## Problem to work on
Rewrite the material from its first line through the line holding "genus: Plagiobothrys", inclusive, replacing "locality" with "site" and changing nothing else.

**** Records to process

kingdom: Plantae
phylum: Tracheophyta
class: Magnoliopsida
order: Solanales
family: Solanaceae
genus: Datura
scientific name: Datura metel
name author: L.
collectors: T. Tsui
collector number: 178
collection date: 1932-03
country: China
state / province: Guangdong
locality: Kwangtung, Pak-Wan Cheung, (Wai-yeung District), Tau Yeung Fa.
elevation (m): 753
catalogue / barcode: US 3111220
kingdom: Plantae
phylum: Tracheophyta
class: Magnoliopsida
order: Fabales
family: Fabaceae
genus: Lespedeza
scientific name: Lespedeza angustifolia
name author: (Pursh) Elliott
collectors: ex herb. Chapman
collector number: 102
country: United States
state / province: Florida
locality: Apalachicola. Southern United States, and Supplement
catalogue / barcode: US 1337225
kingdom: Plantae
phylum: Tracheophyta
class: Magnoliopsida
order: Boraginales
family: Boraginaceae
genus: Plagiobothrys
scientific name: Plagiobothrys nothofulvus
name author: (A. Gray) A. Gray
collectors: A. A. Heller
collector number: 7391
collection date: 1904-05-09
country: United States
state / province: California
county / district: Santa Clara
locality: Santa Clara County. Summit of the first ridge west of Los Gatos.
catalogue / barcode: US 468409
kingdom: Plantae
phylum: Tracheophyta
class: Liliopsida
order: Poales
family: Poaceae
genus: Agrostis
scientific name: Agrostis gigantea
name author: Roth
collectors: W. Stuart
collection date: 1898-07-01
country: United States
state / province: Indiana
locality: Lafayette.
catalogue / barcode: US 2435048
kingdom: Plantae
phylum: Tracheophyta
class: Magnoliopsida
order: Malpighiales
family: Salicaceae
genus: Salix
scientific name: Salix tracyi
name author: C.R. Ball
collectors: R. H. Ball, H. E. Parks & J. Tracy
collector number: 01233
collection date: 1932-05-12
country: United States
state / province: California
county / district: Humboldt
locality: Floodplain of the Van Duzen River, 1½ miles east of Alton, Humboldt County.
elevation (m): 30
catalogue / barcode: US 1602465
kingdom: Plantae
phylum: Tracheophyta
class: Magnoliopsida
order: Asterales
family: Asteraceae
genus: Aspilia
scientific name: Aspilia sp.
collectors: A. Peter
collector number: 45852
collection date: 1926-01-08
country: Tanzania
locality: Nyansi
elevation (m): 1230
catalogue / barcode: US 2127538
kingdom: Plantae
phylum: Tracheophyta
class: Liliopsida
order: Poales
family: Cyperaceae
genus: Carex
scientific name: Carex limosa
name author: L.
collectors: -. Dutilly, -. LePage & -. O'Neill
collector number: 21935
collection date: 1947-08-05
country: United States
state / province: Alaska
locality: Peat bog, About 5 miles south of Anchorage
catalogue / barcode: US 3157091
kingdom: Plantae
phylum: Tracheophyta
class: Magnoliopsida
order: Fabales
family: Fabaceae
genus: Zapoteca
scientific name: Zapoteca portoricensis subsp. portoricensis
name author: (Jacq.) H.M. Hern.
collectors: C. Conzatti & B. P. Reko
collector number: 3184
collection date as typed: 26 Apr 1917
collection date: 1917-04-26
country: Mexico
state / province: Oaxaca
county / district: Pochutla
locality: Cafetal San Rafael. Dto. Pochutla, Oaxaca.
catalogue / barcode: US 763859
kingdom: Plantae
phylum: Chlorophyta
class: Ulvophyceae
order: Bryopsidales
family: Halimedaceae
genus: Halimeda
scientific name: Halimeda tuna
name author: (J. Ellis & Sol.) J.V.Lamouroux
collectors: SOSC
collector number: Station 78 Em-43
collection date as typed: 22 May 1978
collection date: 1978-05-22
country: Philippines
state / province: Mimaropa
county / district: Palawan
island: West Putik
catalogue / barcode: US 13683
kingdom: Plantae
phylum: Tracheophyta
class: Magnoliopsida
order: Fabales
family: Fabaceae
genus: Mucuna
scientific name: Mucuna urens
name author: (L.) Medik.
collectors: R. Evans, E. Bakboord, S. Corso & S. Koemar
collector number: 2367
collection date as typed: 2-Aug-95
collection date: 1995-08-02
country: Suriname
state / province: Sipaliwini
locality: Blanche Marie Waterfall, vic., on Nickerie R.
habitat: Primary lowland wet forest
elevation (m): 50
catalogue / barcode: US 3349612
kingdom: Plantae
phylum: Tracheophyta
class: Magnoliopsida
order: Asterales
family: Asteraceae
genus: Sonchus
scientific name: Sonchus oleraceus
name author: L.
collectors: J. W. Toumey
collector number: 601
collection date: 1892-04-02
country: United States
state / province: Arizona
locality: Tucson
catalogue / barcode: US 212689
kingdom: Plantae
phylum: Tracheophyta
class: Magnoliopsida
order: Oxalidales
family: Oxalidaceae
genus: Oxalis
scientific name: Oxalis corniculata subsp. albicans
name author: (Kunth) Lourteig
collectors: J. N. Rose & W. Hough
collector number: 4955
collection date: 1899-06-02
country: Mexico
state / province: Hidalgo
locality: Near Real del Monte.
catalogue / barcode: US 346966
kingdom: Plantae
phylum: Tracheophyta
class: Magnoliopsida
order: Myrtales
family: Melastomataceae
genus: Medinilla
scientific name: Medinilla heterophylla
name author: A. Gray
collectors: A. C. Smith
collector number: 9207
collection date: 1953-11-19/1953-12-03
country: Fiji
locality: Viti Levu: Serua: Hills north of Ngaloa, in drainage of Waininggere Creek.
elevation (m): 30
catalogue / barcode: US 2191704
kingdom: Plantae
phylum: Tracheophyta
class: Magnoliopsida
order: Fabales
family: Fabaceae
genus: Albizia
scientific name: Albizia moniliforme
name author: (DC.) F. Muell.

********

## Solution to this task
kingdom: Plantae
phylum: Tracheophyta
class: Magnoliopsida
order: Solanales
family: Solanaceae
genus: Datura
scientific name: Datura metel
name author: L.
collectors: T. Tsui
collector number: 178
collection date: 1932-03
country: China
state / province: Guangdong
site: Kwangtung, Pak-Wan Cheung, (Wai-yeung District), Tau Yeung Fa.
elevation (m): 753
catalogue / barcode: US 3111220
kingdom: Plantae
phylum: Tracheophyta
class: Magnoliopsida
order: Fabales
family: Fabaceae
genus: Lespedeza
scientific name: Lespedeza angustifolia
name author: (Pursh) Elliott
collectors: ex herb. Chapman
collector number: 102
country: United States
state / province: Florida
site: Apalachicola. Southern United States, and Supplement
catalogue / barcode: US 1337225
kingdom: Plantae
phylum: Tracheophyta
class: Magnoliopsida
order: Boraginales
family: Boraginaceae
genus: Plagiobothrys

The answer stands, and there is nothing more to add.